(Passage for review)
=== Begin Enclosure ===
Skip to content

SignRep: Enhancing Self-Supervised Sign Representations

Conference: ICCV 2025 arXiv: 2503.08529 Area: Sign Language Understanding / Self-Supervised Learning Keywords: sign language representation learning, self-supervised learning, masked autoencoder, skeleton priors, adversarial style loss, dictionary retrieval

TL;DR

This paper proposes SignRep, a scalable self-supervised sign language representation learning framework that incorporates sign-specific skeleton priors, feature regularization, and an adversarial style-invariant loss into Masked Autoencoder pretraining. Using only a single RGB modality, SignRep surpasses complex multi-modal and multi-branch methods, achieving state-of-the-art performance on three tasks: sign language recognition, dictionary retrieval, and sign language translation.

Background & Motivation

Sign language is a critical communication medium for millions of people worldwide. Accurate sign language understanding requires models to capture complex visual features including handshapes, movements, body posture, and facial expressions. Several key challenges exist in current sign language understanding:

Scarcity of annotated data: Sign languages vary across countries, and collecting labeled data is costly. Existing datasets typically contain no more than 2,000 distinct sign vocabulary items.
=== End Enclosure ===
(Data listing)
=== Begin Enclosure ===
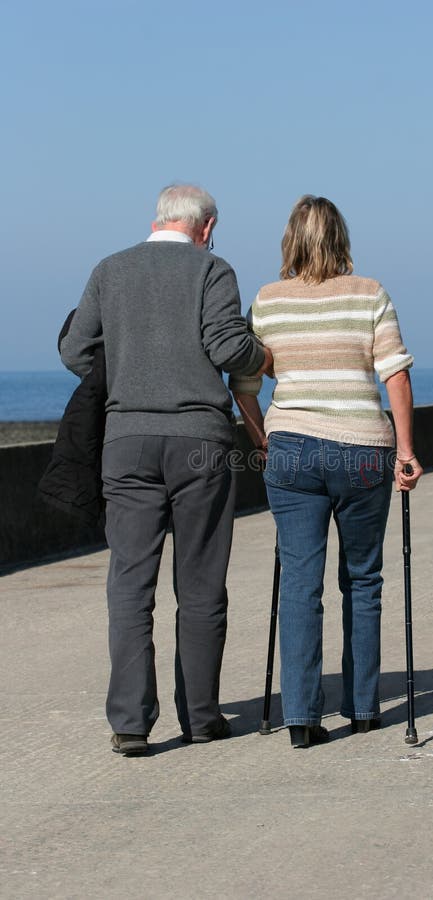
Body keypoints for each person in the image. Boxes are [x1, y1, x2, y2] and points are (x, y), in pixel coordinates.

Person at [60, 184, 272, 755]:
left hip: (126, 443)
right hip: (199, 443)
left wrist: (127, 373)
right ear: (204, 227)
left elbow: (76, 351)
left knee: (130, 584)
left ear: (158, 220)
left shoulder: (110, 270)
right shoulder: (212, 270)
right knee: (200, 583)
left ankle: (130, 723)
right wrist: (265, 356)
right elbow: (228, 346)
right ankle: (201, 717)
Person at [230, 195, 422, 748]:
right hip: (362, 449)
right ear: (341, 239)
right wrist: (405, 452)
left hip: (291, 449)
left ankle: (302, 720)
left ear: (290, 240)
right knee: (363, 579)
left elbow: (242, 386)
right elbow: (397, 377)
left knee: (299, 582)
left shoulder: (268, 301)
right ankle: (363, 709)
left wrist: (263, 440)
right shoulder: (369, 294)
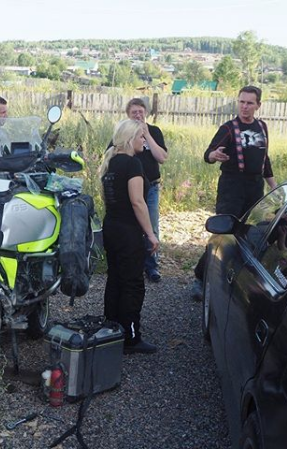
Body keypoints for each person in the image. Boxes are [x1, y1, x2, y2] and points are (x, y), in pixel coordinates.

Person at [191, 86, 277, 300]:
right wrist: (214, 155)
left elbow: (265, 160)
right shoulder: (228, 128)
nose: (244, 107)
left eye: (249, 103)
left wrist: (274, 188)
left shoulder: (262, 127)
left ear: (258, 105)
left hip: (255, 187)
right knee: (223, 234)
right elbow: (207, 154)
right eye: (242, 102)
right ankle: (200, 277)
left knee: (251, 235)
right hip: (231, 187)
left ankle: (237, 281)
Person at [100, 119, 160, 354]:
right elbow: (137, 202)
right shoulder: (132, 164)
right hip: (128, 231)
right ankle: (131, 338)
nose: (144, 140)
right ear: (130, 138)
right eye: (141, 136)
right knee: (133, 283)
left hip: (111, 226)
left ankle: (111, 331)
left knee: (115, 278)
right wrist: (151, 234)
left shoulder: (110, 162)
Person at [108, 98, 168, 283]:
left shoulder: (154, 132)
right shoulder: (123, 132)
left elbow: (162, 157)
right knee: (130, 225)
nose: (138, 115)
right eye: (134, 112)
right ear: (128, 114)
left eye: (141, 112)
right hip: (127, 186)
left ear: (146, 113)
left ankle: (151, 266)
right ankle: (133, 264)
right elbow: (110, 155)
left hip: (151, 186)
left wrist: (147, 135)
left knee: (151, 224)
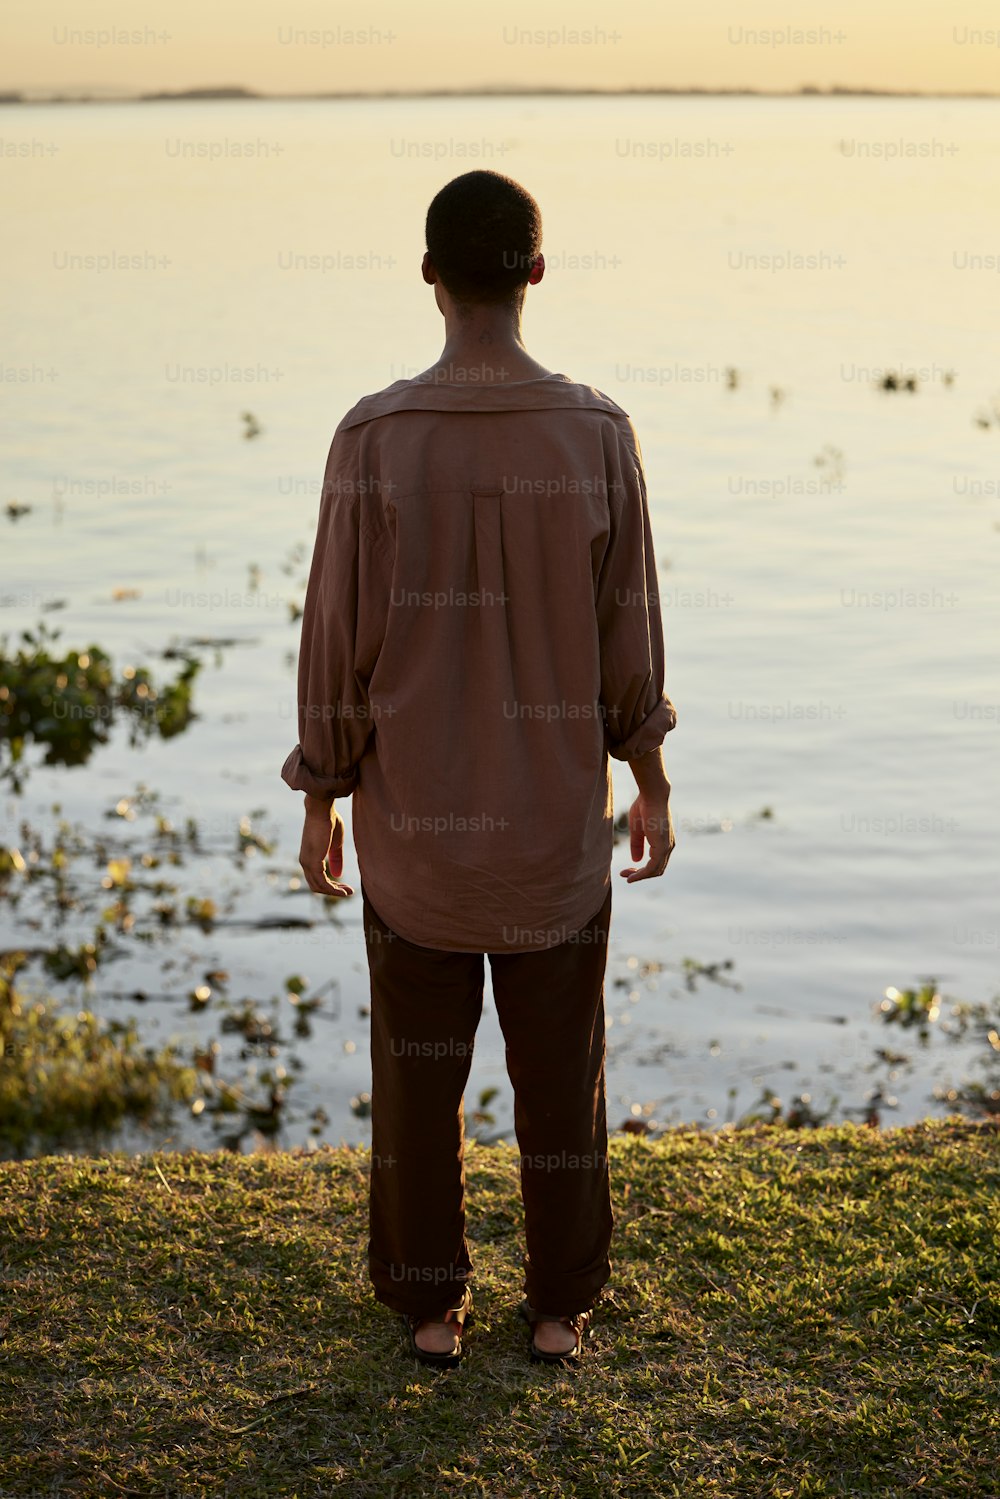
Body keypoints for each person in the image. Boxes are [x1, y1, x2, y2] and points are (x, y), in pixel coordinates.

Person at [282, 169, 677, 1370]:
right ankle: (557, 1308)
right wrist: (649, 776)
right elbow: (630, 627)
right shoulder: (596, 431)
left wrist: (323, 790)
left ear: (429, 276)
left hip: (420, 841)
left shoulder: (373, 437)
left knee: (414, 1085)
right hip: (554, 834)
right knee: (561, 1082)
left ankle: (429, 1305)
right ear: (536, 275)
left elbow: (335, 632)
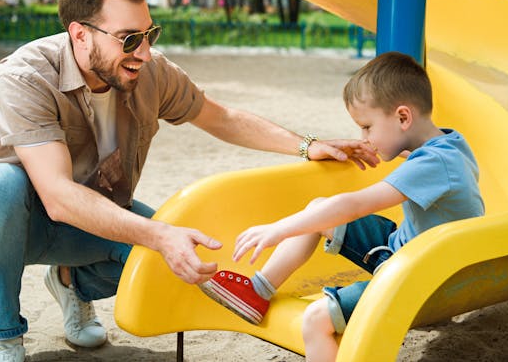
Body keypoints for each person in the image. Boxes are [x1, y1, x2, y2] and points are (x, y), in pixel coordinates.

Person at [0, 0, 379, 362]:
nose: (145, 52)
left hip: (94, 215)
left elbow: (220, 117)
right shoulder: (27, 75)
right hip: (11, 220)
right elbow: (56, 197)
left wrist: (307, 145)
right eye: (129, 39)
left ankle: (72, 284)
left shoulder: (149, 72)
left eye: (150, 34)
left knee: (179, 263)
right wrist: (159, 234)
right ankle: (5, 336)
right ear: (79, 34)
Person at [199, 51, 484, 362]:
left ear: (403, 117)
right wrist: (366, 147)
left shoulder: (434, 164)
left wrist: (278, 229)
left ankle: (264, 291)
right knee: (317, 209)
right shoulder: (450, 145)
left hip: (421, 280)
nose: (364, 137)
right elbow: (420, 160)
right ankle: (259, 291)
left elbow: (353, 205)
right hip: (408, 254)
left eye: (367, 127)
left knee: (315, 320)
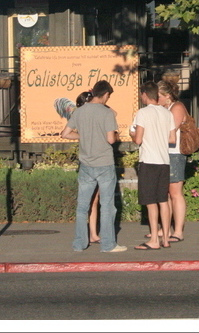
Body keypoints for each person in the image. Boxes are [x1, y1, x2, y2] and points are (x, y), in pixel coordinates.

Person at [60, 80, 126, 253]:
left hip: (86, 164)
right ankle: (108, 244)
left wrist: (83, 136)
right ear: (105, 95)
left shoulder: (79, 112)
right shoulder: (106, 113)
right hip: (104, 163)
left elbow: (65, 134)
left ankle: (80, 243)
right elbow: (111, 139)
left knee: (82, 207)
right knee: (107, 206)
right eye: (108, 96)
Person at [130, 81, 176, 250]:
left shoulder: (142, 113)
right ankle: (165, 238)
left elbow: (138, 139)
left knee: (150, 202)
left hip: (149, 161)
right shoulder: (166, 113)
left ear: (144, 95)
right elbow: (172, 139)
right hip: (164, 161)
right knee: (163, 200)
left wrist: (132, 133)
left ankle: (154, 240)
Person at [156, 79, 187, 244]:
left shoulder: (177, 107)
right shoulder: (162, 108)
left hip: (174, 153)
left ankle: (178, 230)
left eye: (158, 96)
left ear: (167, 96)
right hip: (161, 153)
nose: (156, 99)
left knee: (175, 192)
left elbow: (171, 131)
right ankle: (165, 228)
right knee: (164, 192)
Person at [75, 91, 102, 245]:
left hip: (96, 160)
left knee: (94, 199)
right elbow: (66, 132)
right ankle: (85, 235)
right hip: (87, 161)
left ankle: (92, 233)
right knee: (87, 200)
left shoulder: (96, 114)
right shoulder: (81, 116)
=== End Enclosure ===
=== Begin Enclosure ===
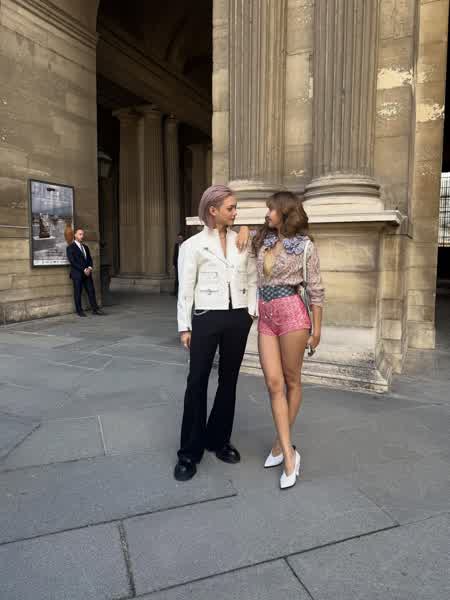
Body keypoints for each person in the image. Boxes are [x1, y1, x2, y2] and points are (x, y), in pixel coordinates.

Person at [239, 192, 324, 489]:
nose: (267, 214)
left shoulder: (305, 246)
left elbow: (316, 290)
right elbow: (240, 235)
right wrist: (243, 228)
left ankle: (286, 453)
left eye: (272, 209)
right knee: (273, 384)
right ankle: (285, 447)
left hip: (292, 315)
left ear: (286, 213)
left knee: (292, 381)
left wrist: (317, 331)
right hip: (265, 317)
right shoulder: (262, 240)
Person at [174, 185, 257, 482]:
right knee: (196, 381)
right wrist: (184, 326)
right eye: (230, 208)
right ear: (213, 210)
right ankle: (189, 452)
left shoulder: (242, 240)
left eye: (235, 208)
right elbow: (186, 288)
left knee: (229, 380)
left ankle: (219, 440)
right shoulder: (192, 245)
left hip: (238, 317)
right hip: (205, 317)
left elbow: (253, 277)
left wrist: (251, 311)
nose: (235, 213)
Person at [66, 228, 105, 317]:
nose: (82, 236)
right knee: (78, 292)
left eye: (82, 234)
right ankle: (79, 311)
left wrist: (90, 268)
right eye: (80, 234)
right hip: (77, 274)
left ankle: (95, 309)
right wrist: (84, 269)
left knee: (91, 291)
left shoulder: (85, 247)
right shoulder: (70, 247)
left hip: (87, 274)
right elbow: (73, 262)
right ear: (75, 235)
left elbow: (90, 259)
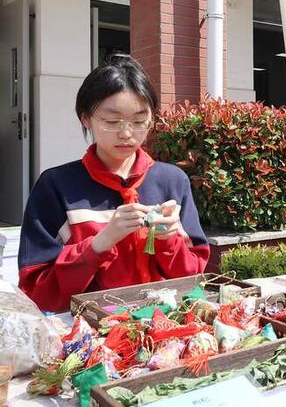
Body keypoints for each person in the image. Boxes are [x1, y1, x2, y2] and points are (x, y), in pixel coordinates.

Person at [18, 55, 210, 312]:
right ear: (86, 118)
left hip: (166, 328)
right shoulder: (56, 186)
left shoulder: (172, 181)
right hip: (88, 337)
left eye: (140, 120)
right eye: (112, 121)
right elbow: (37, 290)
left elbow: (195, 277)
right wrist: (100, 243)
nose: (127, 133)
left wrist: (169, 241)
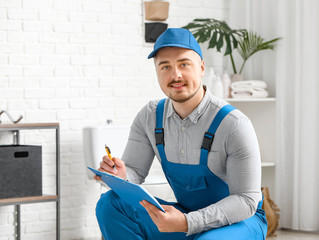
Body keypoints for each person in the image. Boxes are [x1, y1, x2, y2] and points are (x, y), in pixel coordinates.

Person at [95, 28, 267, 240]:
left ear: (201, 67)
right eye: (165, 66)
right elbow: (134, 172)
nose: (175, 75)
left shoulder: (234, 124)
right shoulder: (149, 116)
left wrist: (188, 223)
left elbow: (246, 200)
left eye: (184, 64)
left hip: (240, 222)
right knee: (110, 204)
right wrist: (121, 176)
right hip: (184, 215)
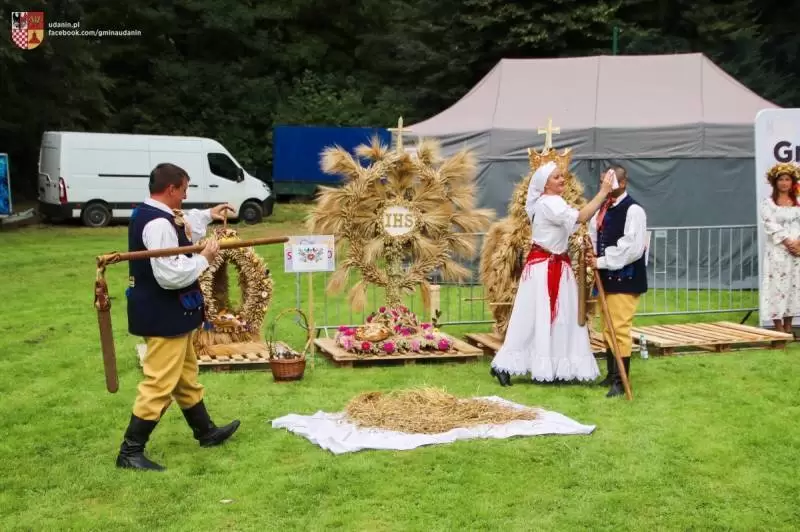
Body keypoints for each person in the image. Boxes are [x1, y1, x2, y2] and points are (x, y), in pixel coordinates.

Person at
=== End Enclosure ===
(Work required)
Answer these about the SignRep page:
(a) At which conference does the page list the paper?
(b) What single input modality does SignRep use?
(c) How many distinct sign vocabulary items do existing datasets typically contain at most?
The rows have no role in this exercise.

(Answer for the task)
(a) ICCV 2025
(b) RGB
(c) 2,000